Lands belonging to the partnership are nevertheless equally, with the personalty, liable to the payment of the debts of the firm, and will go into the balance of account between the partners on settlement of profit and loss. See same authorities. But in the transfer of lands, the rules applicable to the conveyance and descent of-realty are to be observed, as they are not modified by the nature of the ownership; nor have partners, under the law of partnerships, an implied power, individually, for the firm to do what may be done by a court of equity in paying creditors, or adjusting balances between the partners. They must observe all the solemnities, and convey in the modes recognized by law for the transfer or conveyance of real estate. By these, a co-parcener, joint-tenant, or tenant in common, has no power to bargain, sell or convey the real estate, or interest in it, of his co-tenant. The agreement of Vansyckel, as partner, was not, therefore, obligatory upon McConnel to make any kind of conveyance of this land, either in law or equity. The plaintiff should have protected himself by refusing to take any other than such a conveyance as suited, or would protect his title. Upon defendant’s declining to give a warranty, he should have refused to receive the one tendered; and if he had any personal remedy against the firm, for damages for breach of such an agreement by one partner—upon which we express no opinion— he should have brought his action upon the contract for breach, and not a bill for specific execution.
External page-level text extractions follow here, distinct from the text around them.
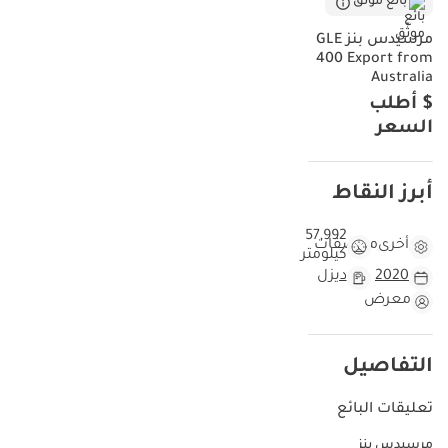
بائع موثّق
مرسيدس بنز GLE
400 Export from
Australia
$ أطلب
السعر
أبرز النقاط
57,992
أخرى
مواصفات
كيلومتر
2020
ديزل
معرض
التفاصيل
تعليقات البائع
مرسيدس بنز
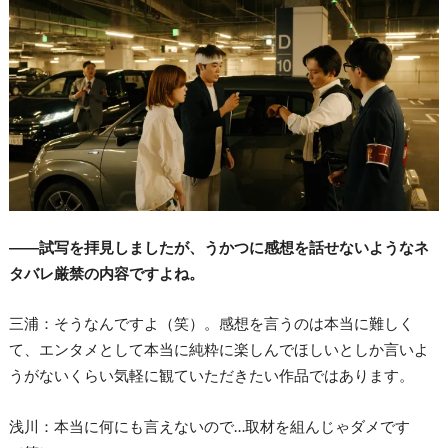
――試写を拝見しましたが、うかつに感想を話せないようなネ
タバレ厳禁の内容ですよね。
三浦：そうなんですよ（笑）。感想を言うのは本当に難しく
て、エンタメとして本当に純粋に楽しんでほしいとしか言いよ
うがないくらい気軽に観ていただきたい作品ではあります。
浅川：本当に何にも言えないので…取材を組んじゃダメです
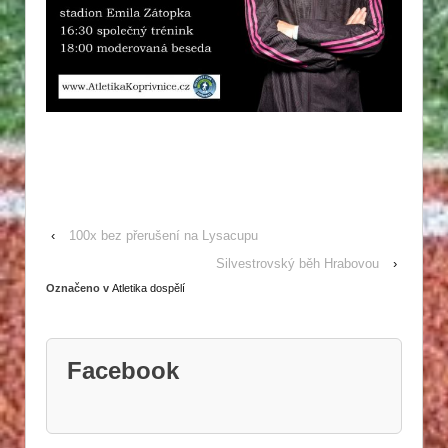
‹
100x bez přerušení na Lysacupu
Silvestrovský běh Hrabovou
›
Označeno v
Atletika dospělí
Facebook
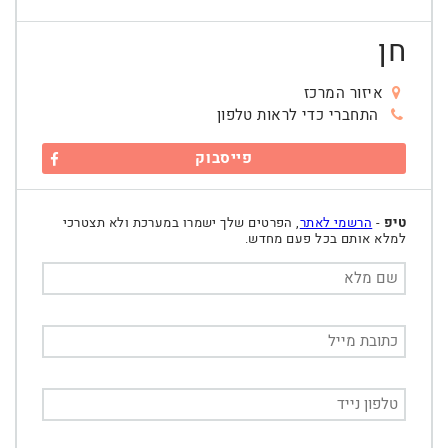
חן
איזור המרכז
התחברי כדי לראות טלפון
פייסבוק
טיפ
-
הרשמי לאתר
, הפרטים שלך ישמרו במערכת ולא תצטרכי
למלא אותם בכל פעם מחדש.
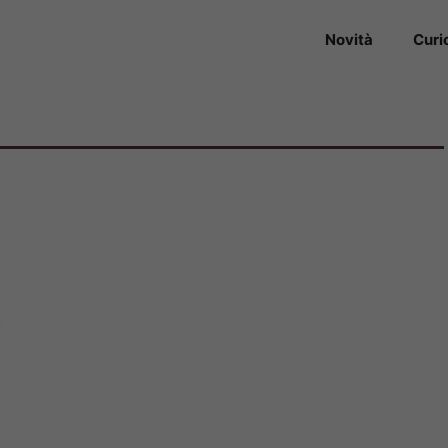
Novità
Curi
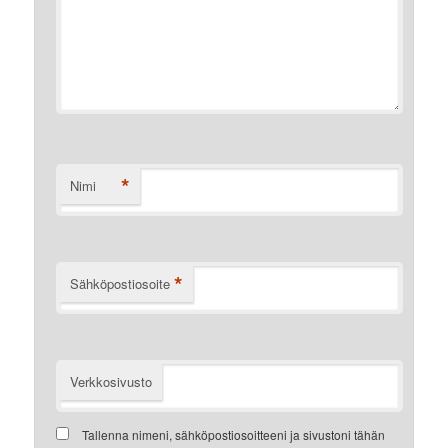
*
Nimi
*
Sähköpostiosoite
Verkkosivusto
Tallenna nimeni, sähköpostiosoitteeni ja sivustoni tähän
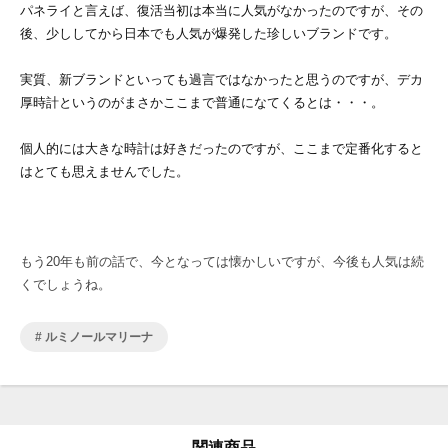
パネライと言えば、復活当初は本当に人気がなかったのですが、その
後、少ししてから日本でも人気が爆発した珍しいブランドです。
実質、新ブランドといっても過言ではなかったと思うのですが、デカ
厚時計というのがまさかここまで普通になてくるとは・・・。
個人的には大きな時計は好きだったのですが、ここまで定番化すると
はとても思えませんでした。
もう20年も前の話で、今となっては懐かしいですが、今後も人気は続
くでしょうね。
ルミノールマリーナ
関連商品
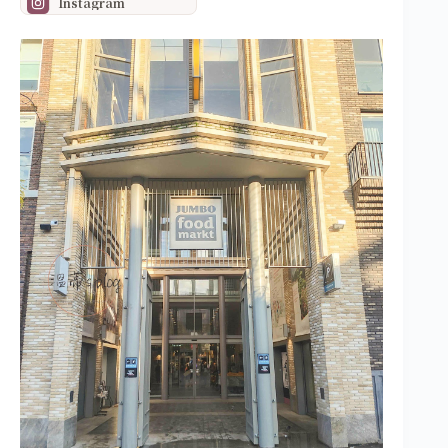
Instagram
The right to a decree is very questionable, upon another ground, even against Vansyckel alone, upon any covenant in, or that should have been in, this deed as to him; for he alone might have made his covenant of warranty in it, had it been asked and required.
The plaintiff has brought his action of covenant on this very covenant, for a breach, against both defendants, and suffered a recovery against him for costs, and which has been affirmed in this court. Ruffner v. McConnel et al., 14 Ill. R. 168.
We are not able to distinguish the case in principle, if it be at all in the facts in this respect, from the case of Sibert v. McAvoy, 15 Ill. R. 106, where the plaintiff first sued upon the contract at law, and after judgment; then filed his bill to reform the contract by correction of an alleged mistake. The court held that the contract was merged in the judgment, and there was no contract left to be reformed or corrected.
Under this view of the case, we need not examine into the question whether the recovery in equity against warrantors and warrantee, by paramount title, is sufficient showing of a breach, without further actual eviction.
Decree affirmed.
I agree that Vansyckel could not bind McOonnel, his co-partner, to execute a deed with covenants of general warranty, and that upon this record the decree should be affirmed.